Data Science - Sense explained through data and science !
Why is Data Science - Sense explained through data and science ?
In the Data Science world, "Model Fit" is a phenomena of concern. Is it something new ? No ! absolutely not !
If one observes, this phenomena has been around us all the time and at all the places.
Here's an analogy (life example)
Students/Children/Kids Vs Model
Overfitting Model:
The children mug up the subjects(each and every text, including '.'). They are trained over the training data(textbooks) a number of times. They over learn.
So, when it comes to usual tests conducted in schools, where test data is from the training data(text books) itself, these kids might perform/score very well. But give them a test data out of training data(questions out of textbooks) ; not all would perform well in these tests.
This is called Overfitting. Here the model is being enforced to learn only a specific data multiple times.
Generalised Model :
These are the kids who mostly excel in entrance tests such as IITJEE, CAT etc.

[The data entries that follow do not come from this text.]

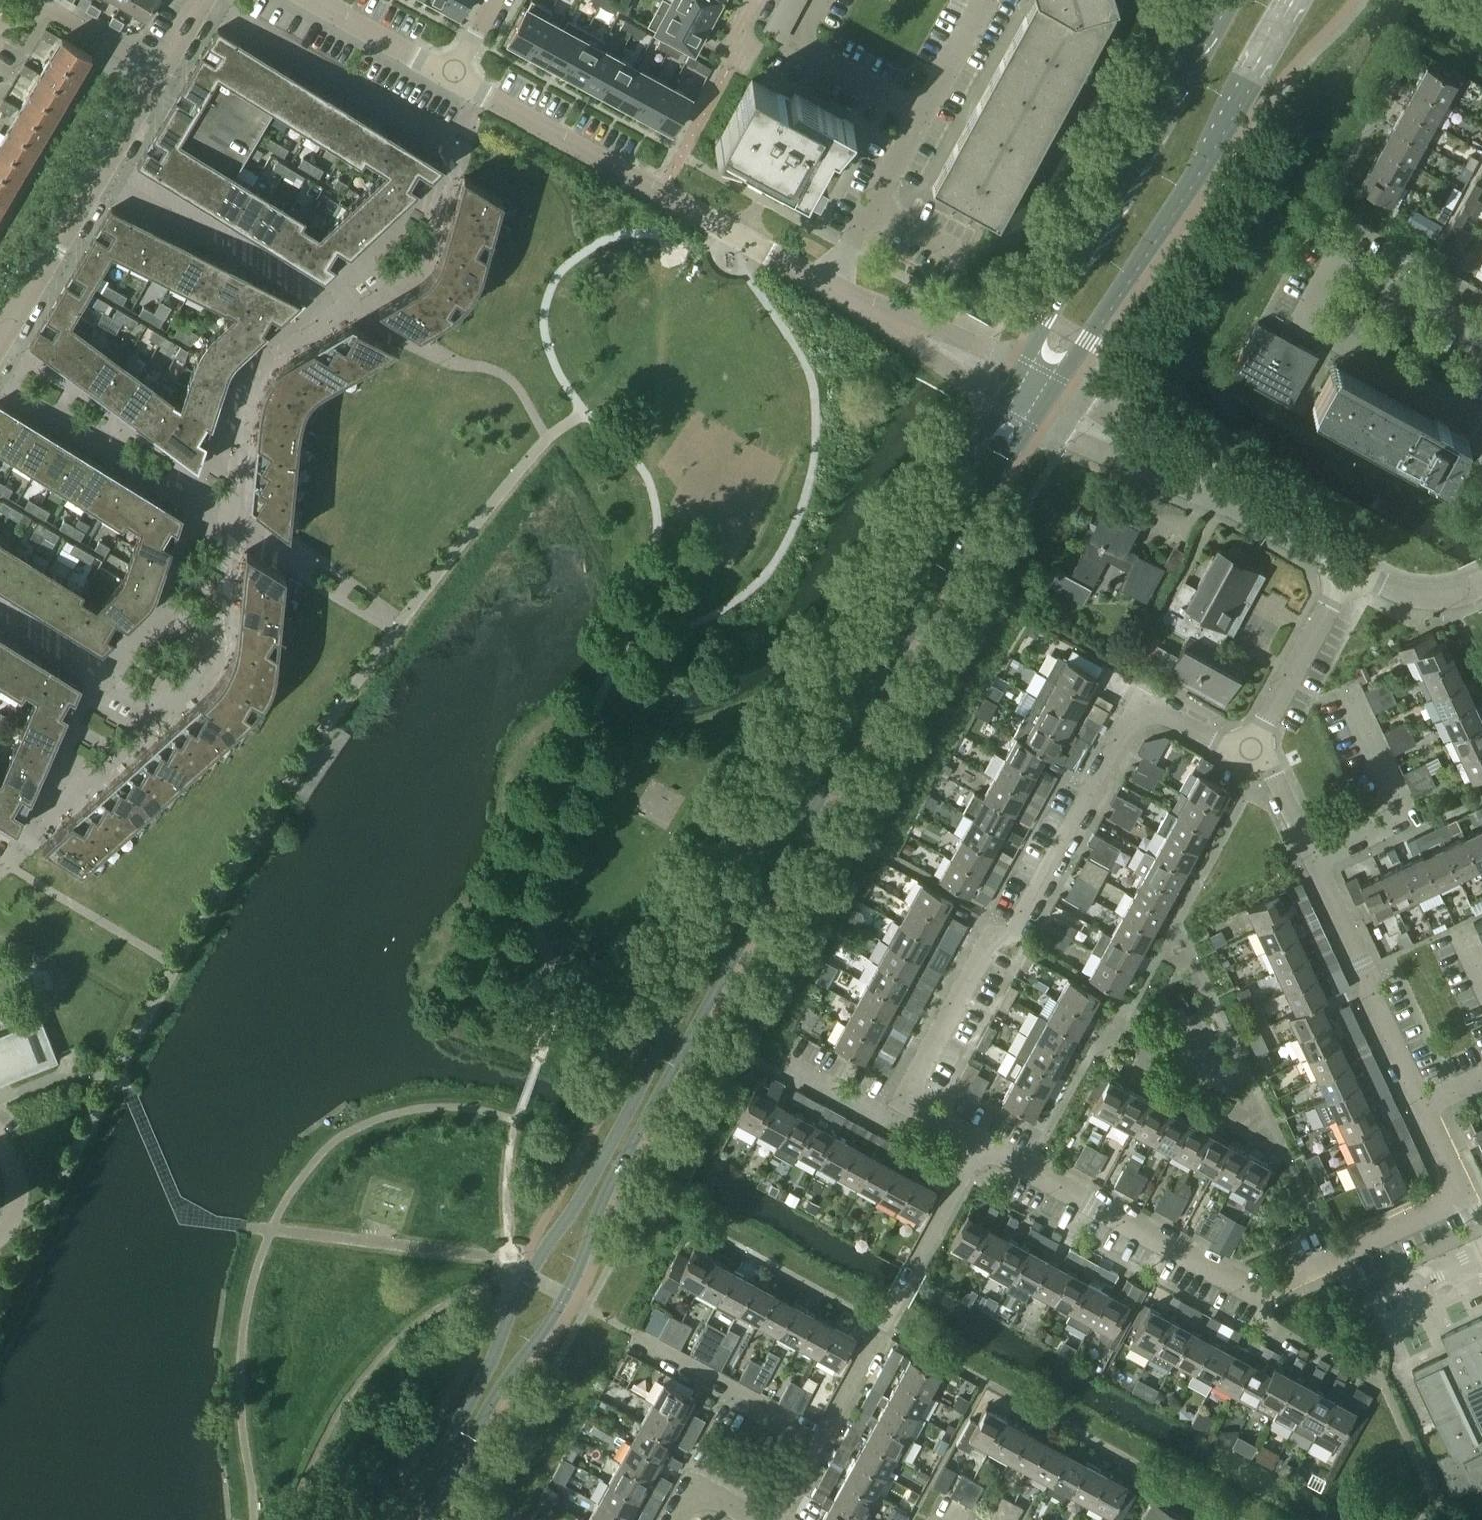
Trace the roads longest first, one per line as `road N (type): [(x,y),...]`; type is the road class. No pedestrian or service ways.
road 1 (tertiary): [(1013,380),(681,996),(632,1103),(528,1276),(491,1361),(398,1519)]
road 2 (tertiary): [(422,1519),(564,1297),(605,1196),(1046,399)]
road 3 (residential): [(980,1143),(1255,1295),(1465,1196),(1423,1108)]
road 4 (residential): [(907,1106),(987,951),(1020,931),(1140,715),(1167,712),(1251,760)]
road 5 (tertiary): [(1046,399),(1189,185),(1288,0)]
road 6 (residential): [(1481,335),(1339,256),(1303,321),(1481,420)]
road 7 (tertiary): [(1228,0),(1013,380)]
road 8 (residential): [(829,286),(451,79)]
road 9 (residential): [(820,1441),(980,1143)]
road 10 (residential): [(1058,407),(1348,571)]
road 11 (residential): [(0,337),(158,71)]
road 12 (residential): [(1423,1108),(1314,861)]
road 13 (residential): [(1314,861),(1404,818),(1353,704)]
road 14 (residential): [(820,1441),(631,1333)]
road 15 (residential): [(1251,760),(1348,571)]
road 16 (residential): [(1013,380),(829,286)]
road 17 (residential): [(920,113),(829,286)]
road 18 (residential): [(920,113),(794,44),(818,0)]
road 19 (residential): [(0,17),(45,7),(158,71)]
road 20 (residential): [(451,79),(310,0)]
road 21 (residential): [(788,1068),(880,1116),(907,1106)]
road 22 (residential): [(980,0),(920,113)]
road 23 (residential): [(1314,861),(1268,768),(1251,760)]
road 24 (residential): [(1348,571),(1417,598),(1464,594)]

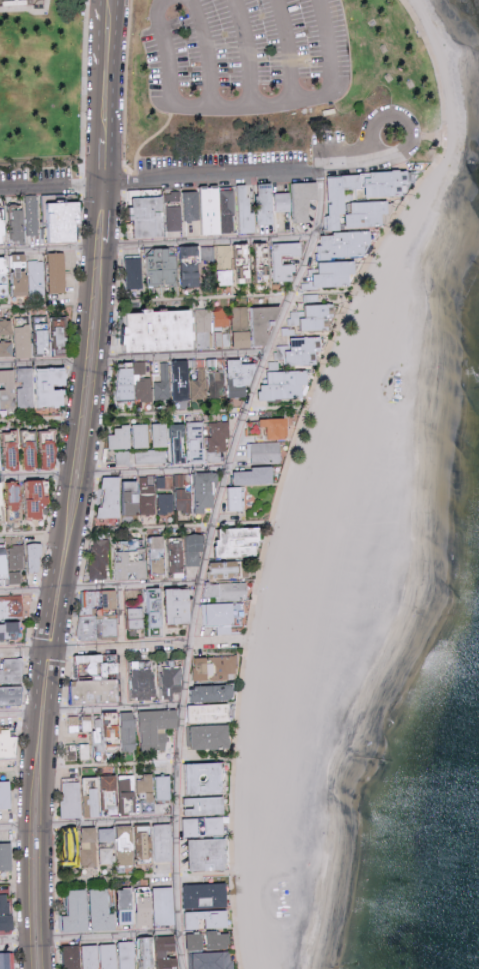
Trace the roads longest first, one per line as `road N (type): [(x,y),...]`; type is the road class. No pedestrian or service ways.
road 1 (residential): [(183,968),(176,820),(190,644),(246,412),(316,239),(320,173)]
road 2 (tertiary): [(97,185),(84,365),(56,569)]
road 3 (tertiary): [(67,591),(88,477),(110,244)]
road 4 (residential): [(97,185),(320,173),(367,157)]
road 5 (tertiary): [(36,714),(29,968)]
road 6 (tertiary): [(48,968),(51,714)]
road 7 (residential): [(0,653),(248,641)]
road 8 (tertiary): [(112,184),(120,0)]
road 9 (tertiary): [(56,569),(36,714)]
road 10 (residential): [(367,157),(406,150),(409,124),(384,119),(367,157)]
road 11 (tertiary): [(51,714),(67,591)]

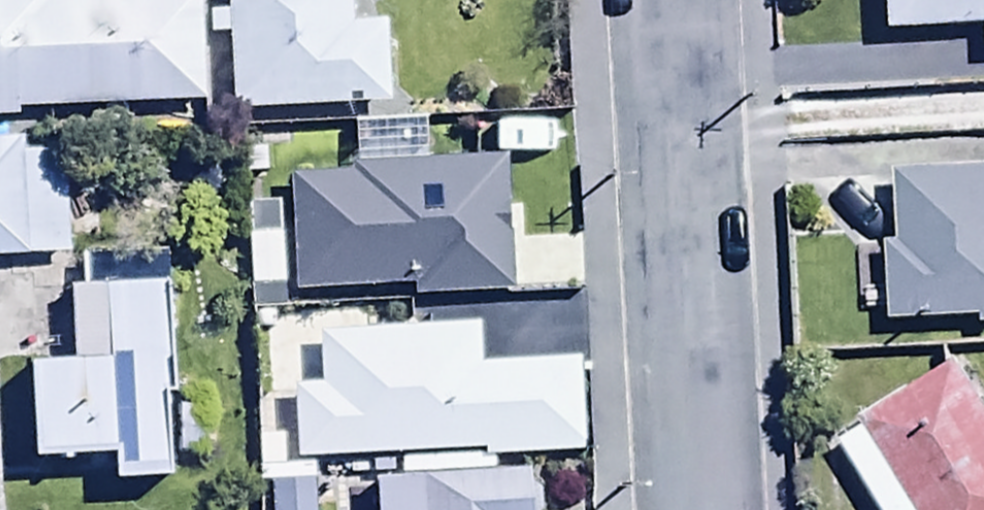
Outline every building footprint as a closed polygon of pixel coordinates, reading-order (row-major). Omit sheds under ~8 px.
[(17,109),(201,105),(199,0),(0,0),(0,123),(17,122),(17,109)] [(223,36),(225,113),(387,110),(385,21),(347,22),(347,0),(220,0),(220,12),(207,12),(207,37),(223,36)] [(879,32),(983,29),(983,50),(983,0),(878,0),(879,32)] [(352,172),(287,173),(289,293),(504,289),(502,158),(427,160),(426,120),(351,121),(352,172)] [(66,259),(64,151),(19,152),(19,139),(0,140),(0,260),(66,259)] [(884,324),(975,322),(975,328),(983,328),(983,166),(892,169),(894,239),(881,239),(884,324)] [(281,204),(244,205),(245,291),(282,290),(281,204)] [(25,360),(28,457),(108,454),(109,481),(173,478),(165,248),(79,252),(80,287),(65,288),(68,359),(25,360)] [(317,384),(290,384),(292,459),(579,453),(577,359),(476,361),(476,329),(491,329),(490,301),(446,302),(446,328),(316,331),(317,384)] [(833,439),(878,509),(983,509),(983,409),(954,362),(833,439)] [(534,483),(525,484),(524,468),(492,468),(492,459),(398,461),(399,477),(372,478),(373,509),(534,509),(534,483)] [(267,471),(268,509),(312,509),(311,470),(267,471)]
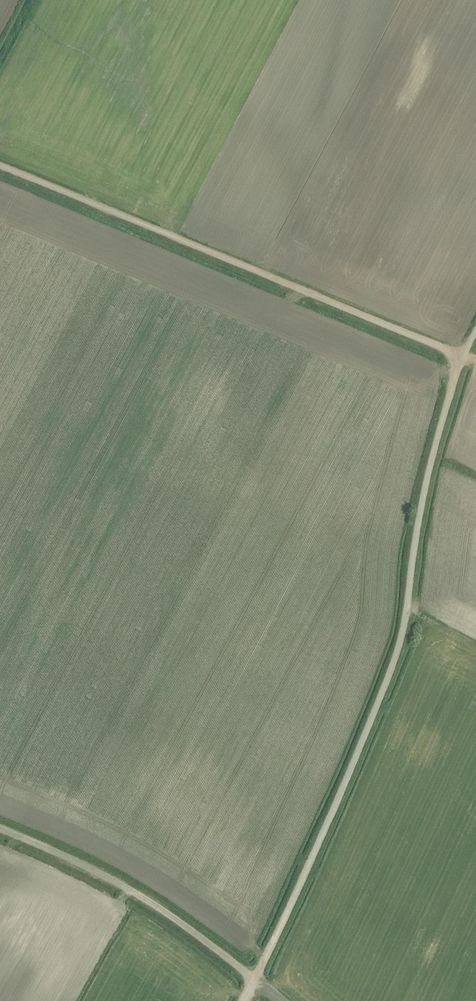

Why - Because they are generalised. They are not trained specific to few textbooks alone. These kids are trained too, only that, not repetitively over the same data, but over a multiple or a variety of data(sets) of different subjects.
Here the model is being allowed to learn from multiple data sets.
Underfitting Model :
Poorly performing kids ! Why ?
1. Model / Student has the ability to perform : But - Lack of resources / input variables such as teaching quality (poor), economic status, etc limit the kids' performance.
Here the model can perform, but needs more features/input variables.
2. Model / Student doesn't have ability to perform : Mismatch between Kids' interests and the subject/area of study. May be he/she wants to excel in arts, sports or any other field.
The model can't perform in the subject area chosen. ! Poor choice of Business area or problem definition !